## ACTIVITY
Report how many lines of the data contain the string "ankle". Add nothing.

^^^^^^^^^^^^^^^^

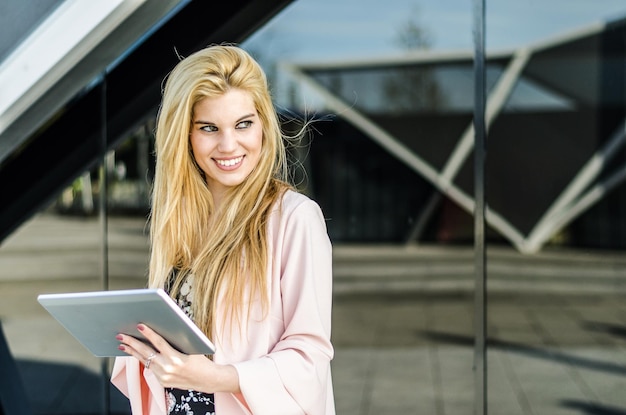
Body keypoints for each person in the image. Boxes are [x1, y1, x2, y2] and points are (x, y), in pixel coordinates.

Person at [111, 44, 335, 415]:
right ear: (185, 135)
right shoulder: (181, 221)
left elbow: (309, 359)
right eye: (209, 128)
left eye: (243, 124)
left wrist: (216, 377)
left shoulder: (294, 219)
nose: (229, 145)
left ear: (263, 123)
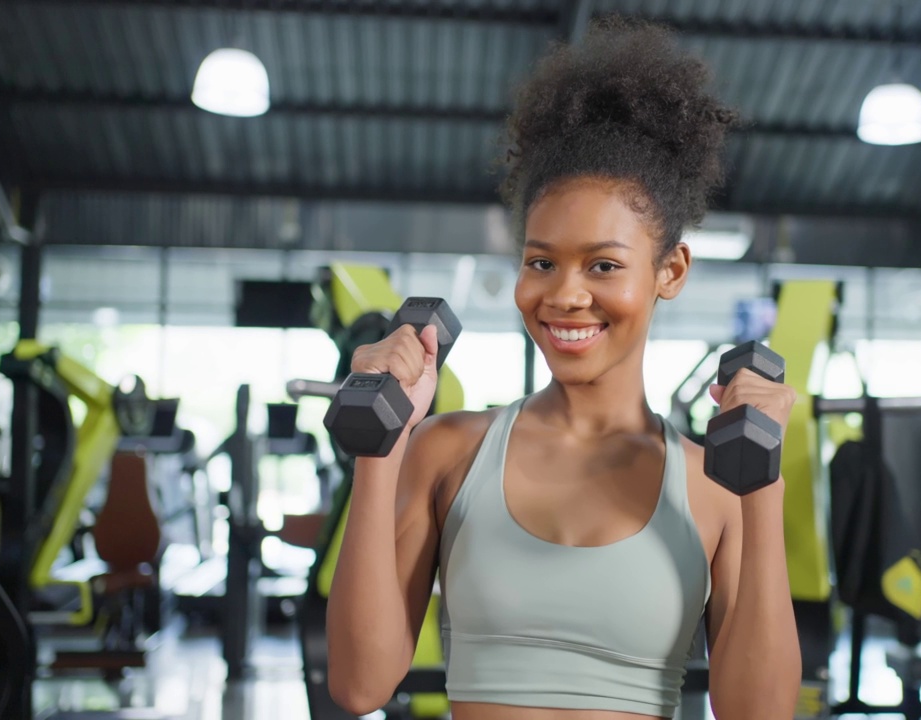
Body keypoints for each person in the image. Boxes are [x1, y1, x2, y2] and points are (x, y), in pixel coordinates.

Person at [327, 16, 800, 720]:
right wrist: (381, 447)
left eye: (603, 265)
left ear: (670, 271)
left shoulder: (714, 486)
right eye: (541, 261)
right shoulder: (450, 453)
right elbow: (360, 685)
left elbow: (756, 715)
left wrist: (762, 489)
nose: (564, 295)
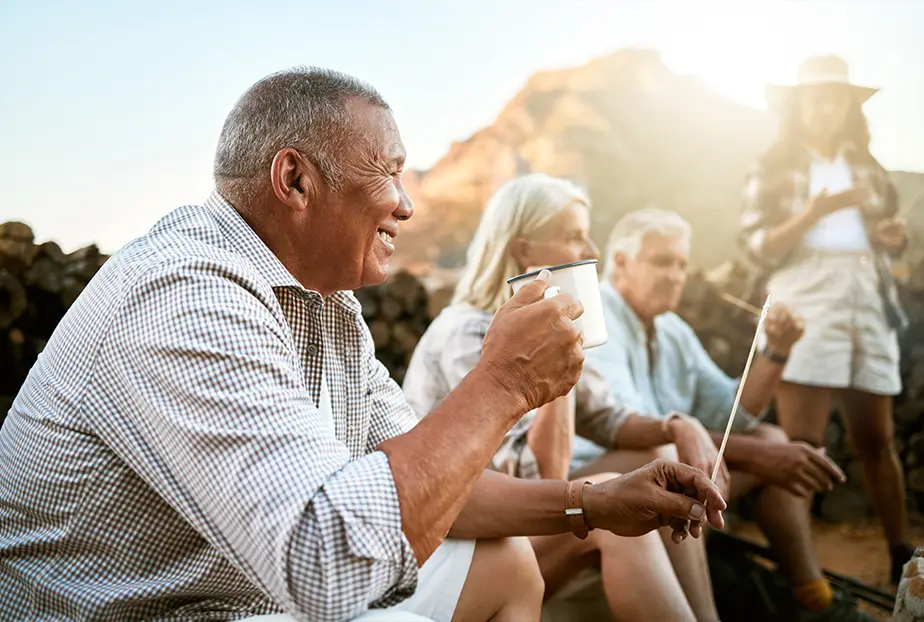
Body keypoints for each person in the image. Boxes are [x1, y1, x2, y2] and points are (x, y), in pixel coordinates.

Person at [0, 68, 726, 622]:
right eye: (389, 171)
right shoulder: (186, 292)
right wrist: (503, 383)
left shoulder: (328, 307)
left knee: (504, 564)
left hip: (252, 598)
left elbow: (449, 490)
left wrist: (594, 504)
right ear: (296, 179)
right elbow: (323, 565)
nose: (408, 203)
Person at [403, 173, 729, 622]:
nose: (591, 252)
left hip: (517, 523)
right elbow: (546, 478)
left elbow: (608, 419)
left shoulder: (546, 329)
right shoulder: (468, 334)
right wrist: (556, 365)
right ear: (524, 252)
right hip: (466, 543)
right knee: (612, 513)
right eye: (574, 237)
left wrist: (679, 424)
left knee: (661, 453)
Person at [586, 206, 875, 621]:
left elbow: (733, 414)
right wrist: (756, 457)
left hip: (664, 458)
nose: (674, 275)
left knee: (771, 440)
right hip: (603, 475)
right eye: (662, 261)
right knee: (671, 469)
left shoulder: (671, 330)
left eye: (682, 264)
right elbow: (638, 430)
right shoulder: (601, 322)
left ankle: (812, 598)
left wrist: (776, 351)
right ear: (620, 263)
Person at [739, 54, 913, 585]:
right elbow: (755, 246)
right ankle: (803, 571)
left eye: (835, 99)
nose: (825, 108)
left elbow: (888, 230)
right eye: (816, 99)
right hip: (806, 294)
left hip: (865, 293)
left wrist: (891, 237)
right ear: (798, 105)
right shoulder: (772, 166)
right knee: (803, 444)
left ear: (847, 106)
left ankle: (902, 553)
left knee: (876, 437)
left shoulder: (870, 167)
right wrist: (816, 211)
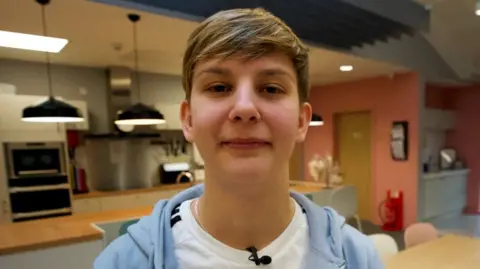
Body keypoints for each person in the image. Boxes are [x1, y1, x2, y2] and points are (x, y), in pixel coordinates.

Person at [94, 8, 383, 269]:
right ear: (188, 119)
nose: (245, 108)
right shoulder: (121, 263)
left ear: (301, 121)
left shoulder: (358, 258)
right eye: (219, 87)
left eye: (270, 88)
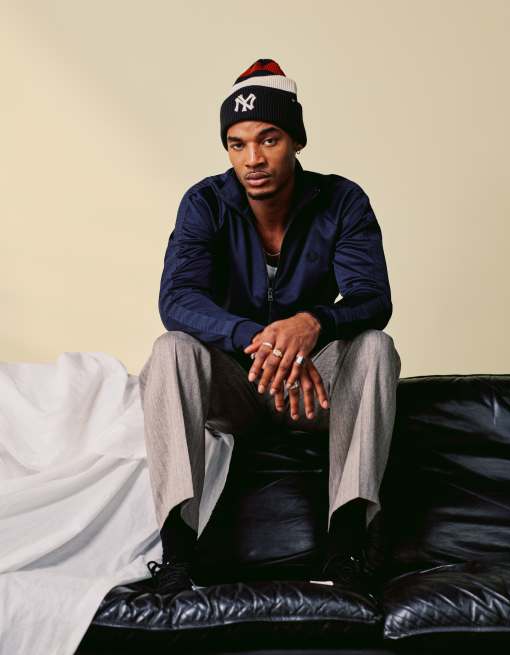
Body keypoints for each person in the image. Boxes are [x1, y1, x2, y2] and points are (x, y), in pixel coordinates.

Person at [139, 58, 401, 598]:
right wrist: (260, 339)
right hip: (235, 384)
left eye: (269, 140)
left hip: (312, 391)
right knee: (171, 349)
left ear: (297, 141)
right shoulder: (205, 202)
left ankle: (347, 547)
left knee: (376, 346)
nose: (252, 159)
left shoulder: (342, 200)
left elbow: (373, 298)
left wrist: (312, 323)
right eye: (236, 144)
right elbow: (178, 299)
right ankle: (177, 554)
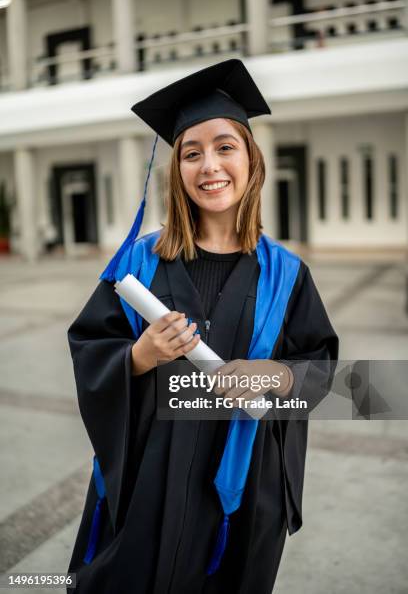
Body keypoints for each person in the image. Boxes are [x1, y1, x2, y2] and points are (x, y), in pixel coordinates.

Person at [67, 59, 338, 594]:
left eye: (224, 147)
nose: (209, 165)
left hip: (241, 488)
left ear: (252, 162)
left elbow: (325, 372)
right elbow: (90, 348)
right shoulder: (138, 266)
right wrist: (140, 356)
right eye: (191, 153)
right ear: (178, 171)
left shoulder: (286, 273)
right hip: (151, 477)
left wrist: (273, 378)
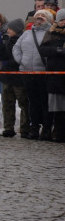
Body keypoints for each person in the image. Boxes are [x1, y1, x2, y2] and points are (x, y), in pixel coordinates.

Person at [14, 8, 52, 140]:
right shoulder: (27, 33)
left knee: (45, 101)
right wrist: (21, 61)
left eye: (43, 16)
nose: (39, 17)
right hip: (27, 72)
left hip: (43, 72)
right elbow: (16, 48)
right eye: (38, 15)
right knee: (32, 101)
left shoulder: (50, 33)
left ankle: (46, 129)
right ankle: (34, 128)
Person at [37, 12, 65, 142]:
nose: (63, 22)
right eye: (62, 20)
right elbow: (42, 50)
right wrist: (57, 51)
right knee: (57, 109)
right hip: (54, 77)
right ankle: (59, 134)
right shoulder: (51, 33)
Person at [0, 19, 29, 138]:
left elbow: (18, 58)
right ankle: (8, 127)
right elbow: (3, 56)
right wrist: (1, 43)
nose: (8, 30)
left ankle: (25, 128)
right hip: (7, 76)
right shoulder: (8, 40)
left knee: (23, 103)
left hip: (18, 77)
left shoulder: (22, 41)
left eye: (10, 28)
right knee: (7, 103)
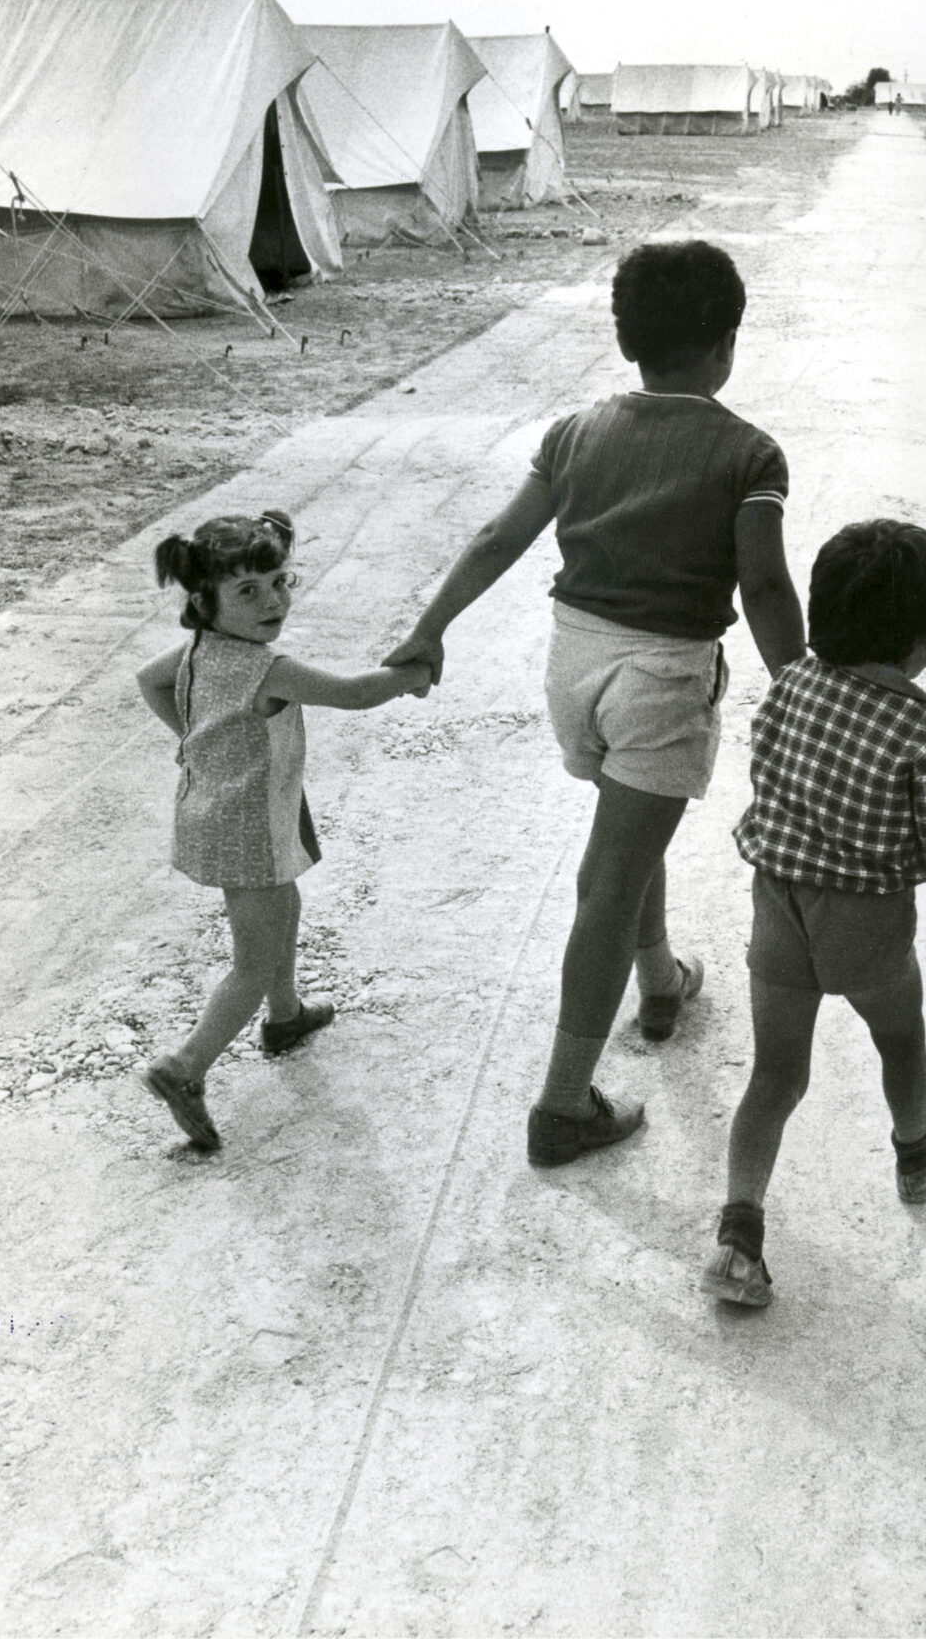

^^^^^^^^^^^^^^^^

## EXERCISE SOLUTION
10